### DATASET ENTRIES
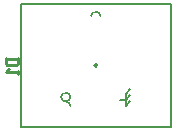
<source format=gbr>
G04 start of page 8 for group -4078 idx -4078 *
G04 Title: (unknown), bottomsilk *
G04 Creator: pcb 20110918 *
G04 CreationDate: Mon Jul 21 20:20:48 2014 UTC *
G04 For: fosse *
G04 Format: Gerber/RS-274X *
G04 PCB-Dimensions: 200000 300000 *
G04 PCB-Coordinate-Origin: lower left *
%MOIN*%
%FSLAX25Y25*%
%LNBOTTOMSILK*%
%ADD41C,0.0100*%
%ADD40C,0.0060*%
G54D40*X70000Y189000D02*X120000D01*
Y148000D01*
X70000D02*X120000D01*
X70000Y189000D02*Y148000D01*
X105000Y157000D02*X106500Y158500D01*
X105000Y155000D02*X106500Y156500D01*
X105000Y159000D02*Y155000D01*
Y159000D02*X106500Y160500D01*
X103000Y157000D02*X105000D01*
X95000Y169000D02*Y168000D01*
X94500Y168500D01*
X95500D01*
X95000Y169000D01*
X94500Y168500D01*
X96500Y185000D02*G75*G03X95000Y186500I-1500J0D01*G01*
G75*G03X93500Y185000I0J-1500D01*G01*
X85000Y159500D02*G75*G03X83500Y158000I0J-1500D01*G01*
X86500D02*G75*G03X85000Y159500I-1500J0D01*G01*
Y156500D02*G75*G03X86500Y158000I0J1500D01*G01*
X83500D02*G75*G03X85000Y156500I1500J0D01*G01*
X86500Y155000D02*G75*G03X85000Y156500I-1500J0D01*G01*
X95000Y169000D02*G75*G03X94500Y168500I0J-500D01*G01*
X95500D02*G75*G03X95000Y169000I-500J0D01*G01*
Y168000D02*G75*G03X95500Y168500I0J500D01*G01*
X94500D02*G75*G03X95000Y168000I500J0D01*G01*
G54D41*X65000Y170500D02*X69000D01*
X65000Y169000D02*X65500Y168500D01*
X68500D01*
X69000Y169000D02*X68500Y168500D01*
X69000Y169000D02*Y171000D01*
X65000Y169000D02*Y171000D01*
X69000Y165800D02*Y166800D01*
X65000Y166300D02*X69000D01*
X66000Y167300D02*X65000Y166300D01*
M02*

</source>
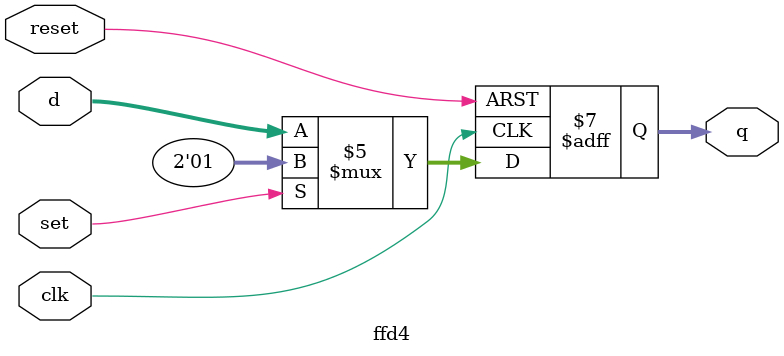
<source format=v>
module ffd4(input clk, reset, set, input [1:0]d, output  reg[1:0]q);

always @(posedge clk or posedge reset) 

	if (reset==1) 
		q<=4'b00;
	else if (set==1) q<=4'b01;
		else q<= d;
	
endmodule

</source>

### TASK OBJECTIVE
Write out exactly the lines above from the line with "G04 PCB-Dimensions: 200000 300000 *" through the line with "X95500D02*G75*G03X95000Y169000I-500J0D01*G01*", both of them included, and leave out all other lines.

### REPLY
G04 PCB-Dimensions: 200000 300000 *
G04 PCB-Coordinate-Origin: lower left *
%MOIN*%
%FSLAX25Y25*%
%LNBOTTOMSILK*%
%ADD41C,0.0100*%
%ADD40C,0.0060*%
G54D40*X70000Y189000D02*X120000D01*
Y148000D01*
X70000D02*X120000D01*
X70000Y189000D02*Y148000D01*
X105000Y157000D02*X106500Y158500D01*
X105000Y155000D02*X106500Y156500D01*
X105000Y159000D02*Y155000D01*
Y159000D02*X106500Y160500D01*
X103000Y157000D02*X105000D01*
X95000Y169000D02*Y168000D01*
X94500Y168500D01*
X95500D01*
X95000Y169000D01*
X94500Y168500D01*
X96500Y185000D02*G75*G03X95000Y186500I-1500J0D01*G01*
G75*G03X93500Y185000I0J-1500D01*G01*
X85000Y159500D02*G75*G03X83500Y158000I0J-1500D01*G01*
X86500D02*G75*G03X85000Y159500I-1500J0D01*G01*
Y156500D02*G75*G03X86500Y158000I0J1500D01*G01*
X83500D02*G75*G03X85000Y156500I1500J0D01*G01*
X86500Y155000D02*G75*G03X85000Y156500I-1500J0D01*G01*
X95000Y169000D02*G75*G03X94500Y168500I0J-500D01*G01*
X95500D02*G75*G03X95000Y169000I-500J0D01*G01*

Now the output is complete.